Juvenile Myelomonocytic Leukemia
One morning, in November of 2006, Teagan (3.5 years old) woke up complaining that the bottoms of her feet were hurting. I took one look and I gasped. Both soles were lumpy, bruised and tender. I took her to the pediatrician, and to my surprise, the pediatrician didn’t seem too concerned at the bruising. She even went on to say that at this age kids are pretty active and that bumps and bruises are just part of this stage. I told her that I didn’t think that was the case with Teagan because she had been sick with a cold and her energy level had been pretty low. I will never forget what she said after “Well, it is not leukemia if that’s what you think”. I assure you that the word “Leukemia” never entered my mind. After a couple other questions and getting no where, I then insisted to figure out what it was. A very reluctant pediatrician finally gave me an order for a blood test. The next day my husband took Teagan for the blood test. It was the next morning, Saturday November 11th that we received a phone call from a very apologetic pediatrician. She said that Teagan showed an elevated white cell count and that we should immediately go to Stanford ER where they were expecting us. After that moment, life as we knew it was no longer the same.

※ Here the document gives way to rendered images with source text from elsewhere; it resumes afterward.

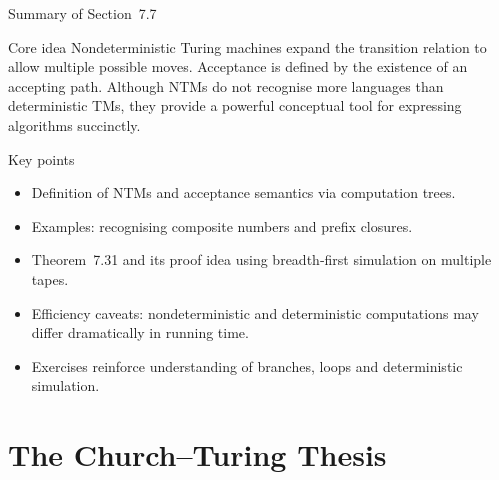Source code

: \begin{frame}[t]{Summary of Section 7.7}
  \begin{tblock}{Core idea}
    Nondeterministic Turing machines expand the transition relation to
    allow multiple possible moves.  Acceptance is defined by the
    existence of an accepting path.  Although NTMs do not recognise
    more languages than deterministic TMs, they provide a powerful
    conceptual tool for expressing algorithms succinctly.
  \end{tblock}
  \begin{tblock}{Key points}
    \begin{itemize}
      \item Definition of NTMs and acceptance semantics via
        computation trees.
      \item Examples: recognising composite numbers and prefix closures.
      \item Theorem 7.31 and its proof idea using breadth‑first
        simulation on multiple tapes.
      \item Efficiency caveats: nondeterministic and deterministic
        computations may differ dramatically in running time.
      \item Exercises reinforce understanding of branches, loops and
        deterministic simulation.
    \end{itemize}
  \end{tblock}
  \label{fr:7.7-15}
\end{frame}

%

\section{The Church–Turing Thesis}

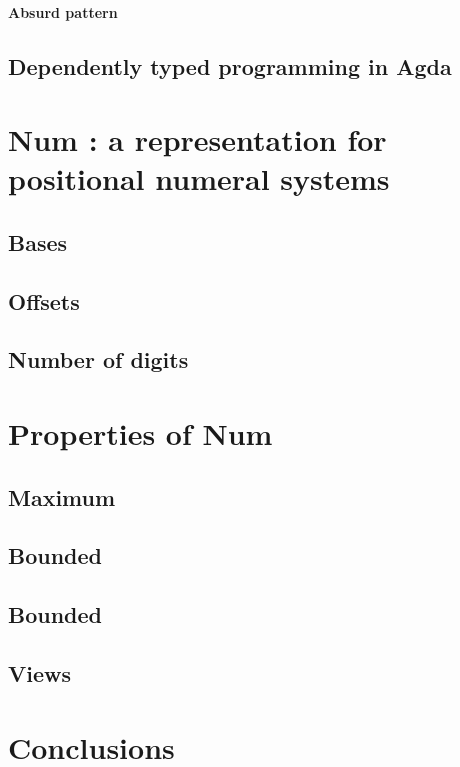 \documentclass[12pt, a4paper]{article}
\begin{document}
\paragraph{Absurd pattern}


\subsection{Dependently typed programming in Agda}


\section{Num : a representation for positional numeral systems}\label{representation}

\subsection{Bases}
\subsection{Offsets}
\subsection{Number of digits}

\section{Properties of Num}
\subsection{Maximum}
\subsection{Bounded}
\subsection{Bounded}
\subsection{Views}

\section{Conclusions}\label{conclusions}



\end{document}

After eight long hours in the ER, Teagan was admitted to Lucile Packard Children’s Hospital (LPCH), in Palo Alto, CA. She had a high white blood cell count, bruising, and an enlarged Spleen and Liver, all of which are typical signs of leukemia. But what kind? Ten days later, after countless blood tests, x-rays and a bone marrow biopsy Teagan was diagnosed with Juvenile Myelomonocytic Leukemia (JMML).
JMML is a virulent type of blood cancer that accounts for 1% of all childhood leukemia’s. The only treatment resulting in a cure for JMML is a Bone Marrow Transplant (BMT), with about a 50% survival rate. Risk of relapsing after a transplant is about 50%.
Teagan underwent a BMT at LPCH in May 2007 and endured many complications, two of them being life threatening, and spent a total of 7 months in the hospital. In November 2007, while still hospitalized, doctors informed us that her transplant had failed and the Leukemia was back. Teagan was also dealing with her liver and kidneys functioning at 50% of normal due to the preconditioning chemotherapy in preparation for her BMT, as well as stage II Graft vs. Host disease of her GI tract, a common complication following a BMT. At this point we had very few treatment options all of which she was not likely to survive. It was a difficult decision but we chose quality of life for Teagan vs. putting her through additional treatments that she was unlikely to pull through.
We were discharged in December of 2007 with arranged home nursing/hospice care and biweekly transfusion at LPCH. In March of 2008, her leukemic cells began to proliferate at an alarming rate and doctors told us that we would not have much more time with Teagan. She was then introduced to a new oral drug that amazingly dropped her leukemic cells within days and she remained stable for the rest of the Spring and early Summer. We began to see Teagan’s decline by the end of the Summer when her cells began to steadily climb once again, but unfortunately this time the drug that we introduced back in March was not making a difference.
In the midst of all these changes in her body, Teagan reached a very important milestone, starting Kindergarten. Teagan had the wonderful opportunity to attend for two weeks, as it was all her little body could endure. Teagan passed away on the afternoon of September 19, 2008. She was and still is our inspiration for all that we do and feel in this world. A beautiful child that taught all she came into contact with to truly live and love. We love you and we miss you Teagan.